Dataset entries |
:::::

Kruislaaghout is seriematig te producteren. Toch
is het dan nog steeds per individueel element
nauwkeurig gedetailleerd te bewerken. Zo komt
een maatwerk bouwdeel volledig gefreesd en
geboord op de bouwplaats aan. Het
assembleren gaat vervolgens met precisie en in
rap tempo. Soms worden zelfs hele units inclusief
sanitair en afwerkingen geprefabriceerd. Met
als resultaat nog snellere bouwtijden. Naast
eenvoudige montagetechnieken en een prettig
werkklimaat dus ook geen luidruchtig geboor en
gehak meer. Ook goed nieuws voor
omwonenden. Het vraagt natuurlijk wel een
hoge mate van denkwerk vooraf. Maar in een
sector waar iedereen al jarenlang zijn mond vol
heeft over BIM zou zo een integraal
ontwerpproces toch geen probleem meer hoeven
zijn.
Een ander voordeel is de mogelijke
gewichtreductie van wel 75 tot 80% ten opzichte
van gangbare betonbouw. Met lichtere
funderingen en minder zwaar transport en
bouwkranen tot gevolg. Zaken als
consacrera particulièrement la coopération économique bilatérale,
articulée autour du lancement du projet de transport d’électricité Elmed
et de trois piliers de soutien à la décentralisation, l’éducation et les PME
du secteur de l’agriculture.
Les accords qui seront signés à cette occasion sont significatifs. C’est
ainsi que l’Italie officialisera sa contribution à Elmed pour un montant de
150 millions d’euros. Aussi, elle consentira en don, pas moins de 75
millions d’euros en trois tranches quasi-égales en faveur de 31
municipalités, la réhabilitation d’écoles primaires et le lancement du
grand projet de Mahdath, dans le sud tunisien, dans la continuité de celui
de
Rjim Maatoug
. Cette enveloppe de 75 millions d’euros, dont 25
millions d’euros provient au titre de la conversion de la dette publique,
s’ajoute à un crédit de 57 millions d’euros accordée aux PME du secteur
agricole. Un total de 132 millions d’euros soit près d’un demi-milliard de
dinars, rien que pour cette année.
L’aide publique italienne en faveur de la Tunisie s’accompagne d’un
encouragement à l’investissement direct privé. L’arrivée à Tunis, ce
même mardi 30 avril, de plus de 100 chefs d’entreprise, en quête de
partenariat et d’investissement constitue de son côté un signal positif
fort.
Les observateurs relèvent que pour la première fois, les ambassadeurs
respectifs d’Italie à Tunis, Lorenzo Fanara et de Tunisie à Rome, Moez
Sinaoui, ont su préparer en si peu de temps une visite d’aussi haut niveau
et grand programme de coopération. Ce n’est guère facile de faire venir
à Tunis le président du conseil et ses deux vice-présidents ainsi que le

:::::

Could you restate word for word the lines above from the one containing "d’euros, dont 25" through the one containing "et grand programme", both included, and nothing else?

Task answer |
. Cette enveloppe de 75 millions d’euros, dont 25
millions d’euros provient au titre de la conversion de la dette publique,
s’ajoute à un crédit de 57 millions d’euros accordée aux PME du secteur
agricole. Un total de 132 millions d’euros soit près d’un demi-milliard de
dinars, rien que pour cette année.
L’aide publique italienne en faveur de la Tunisie s’accompagne d’un
encouragement à l’investissement direct privé. L’arrivée à Tunis, ce
même mardi 30 avril, de plus de 100 chefs d’entreprise, en quête de
partenariat et d’investissement constitue de son côté un signal positif
fort.
Les observateurs relèvent que pour la première fois, les ambassadeurs
respectifs d’Italie à Tunis, Lorenzo Fanara et de Tunisie à Rome, Moez
Sinaoui, ont su préparer en si peu de temps une visite d’aussi haut niveau
et grand programme de coopération. Ce n’est guère facile de faire venir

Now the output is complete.